We had a great weekend! J and I went out for a while on Friday night. We ate dinner, went to the bookstore, got coffee, drove around and talked...very nice. H had his first flag-football game and C had a friend come over on Saturday afternoon. They played outside and J and I vegged out watching the UK vs LSU game.....go Cats! On Sunday we went to church and then had lunch at Jody's parents. The kids love playing with their cousins, it is one of their top 3 favorite things to do EVER! The weather was beautiful, sunny and cool, just the way I like it.

HM is growing so fast. She has her first tooth now and is setting up! BEAUTIFUL I am going to stop nursing this week. I believe it is time...a little sad though. I told J yesterday, how amazing that our God created a woman's body to feed a child, to give that child all he/she needs to survive. How creative, how awesome!!

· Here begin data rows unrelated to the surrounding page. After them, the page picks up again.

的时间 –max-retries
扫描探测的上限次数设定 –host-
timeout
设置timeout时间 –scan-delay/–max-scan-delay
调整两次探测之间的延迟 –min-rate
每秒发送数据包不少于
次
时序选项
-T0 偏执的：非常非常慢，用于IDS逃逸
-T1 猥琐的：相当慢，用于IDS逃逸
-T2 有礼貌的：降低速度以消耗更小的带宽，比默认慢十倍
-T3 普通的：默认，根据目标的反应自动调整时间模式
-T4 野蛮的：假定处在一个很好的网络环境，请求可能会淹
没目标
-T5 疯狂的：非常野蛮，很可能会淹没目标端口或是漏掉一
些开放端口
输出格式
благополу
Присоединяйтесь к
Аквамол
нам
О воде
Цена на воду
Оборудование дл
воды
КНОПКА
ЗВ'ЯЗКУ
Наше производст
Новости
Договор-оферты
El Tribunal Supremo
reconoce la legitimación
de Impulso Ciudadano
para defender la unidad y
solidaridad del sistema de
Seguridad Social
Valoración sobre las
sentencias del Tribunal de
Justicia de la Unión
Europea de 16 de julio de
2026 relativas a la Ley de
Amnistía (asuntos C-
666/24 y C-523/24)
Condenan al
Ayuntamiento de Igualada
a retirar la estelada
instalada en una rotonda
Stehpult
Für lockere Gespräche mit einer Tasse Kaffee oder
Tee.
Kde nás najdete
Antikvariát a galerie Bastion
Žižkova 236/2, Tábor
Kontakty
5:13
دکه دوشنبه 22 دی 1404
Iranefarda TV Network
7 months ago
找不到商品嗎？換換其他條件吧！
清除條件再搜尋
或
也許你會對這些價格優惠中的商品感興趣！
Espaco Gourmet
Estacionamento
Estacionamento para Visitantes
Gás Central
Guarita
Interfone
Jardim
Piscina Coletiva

Wednesday, October 10, 2007

"Special Things"

A few weeks ago J and I decided that one night every week he or I would take one child out for a few hours for some special one-on-one time. With 4 kids one-on-one time can be rare. So tonight it was my turn with H. I have looked forward to this all week. H is such a daddy's boy, and he used to be a mommy's boy. The day of his 4th birthday he woke up with a little body full of testosterone and has been "all boy" ever since. So, I couldn't wait until I could have him all to myself tonight. We had a wonderful time, played glow golf, bought a dinosaur book at BAM, and had cheeseburgers at McDonalds. He talked the ENTIRE time.....about dinosaurs, about how fast cars go, and about how much each member of our family weighs?? But the best part, he didn't want to come home. He wanted to have more of our "special thing". He cheered for me while playing put-put and wanted me to hold him at BAM while reading the dinosaur book. I pray often that God will show me how to be the mom he needs. It just comes easier with the girls. They are so eager to talk and share their feelings. They want me to hold them and rock them and sleep with them at night. I can "get" that! It is just a little harder for me to "mother" him. I don't really like wrestling in the floor (he hurts) or seeing how far I can spit off a bridge?!? But, I want my relationship with him to be real and deep rooted in our hearts. I want him to know how much I love him and what a treasure he is to me.......

Diving In

I have decided to take the plunge. This past weekend we were camping and J said..."I really think you need to start your own blog." That was like music to my ears and what I needed to get started. So here we go....I have always believed this would be a terrific way to preserve these days for my children to have and read when they are older. I hope to share our life, this beautiful and crazy "season" we are walking through. It might be on the brink of insanity, but I wouldn't trade it for anything in this world.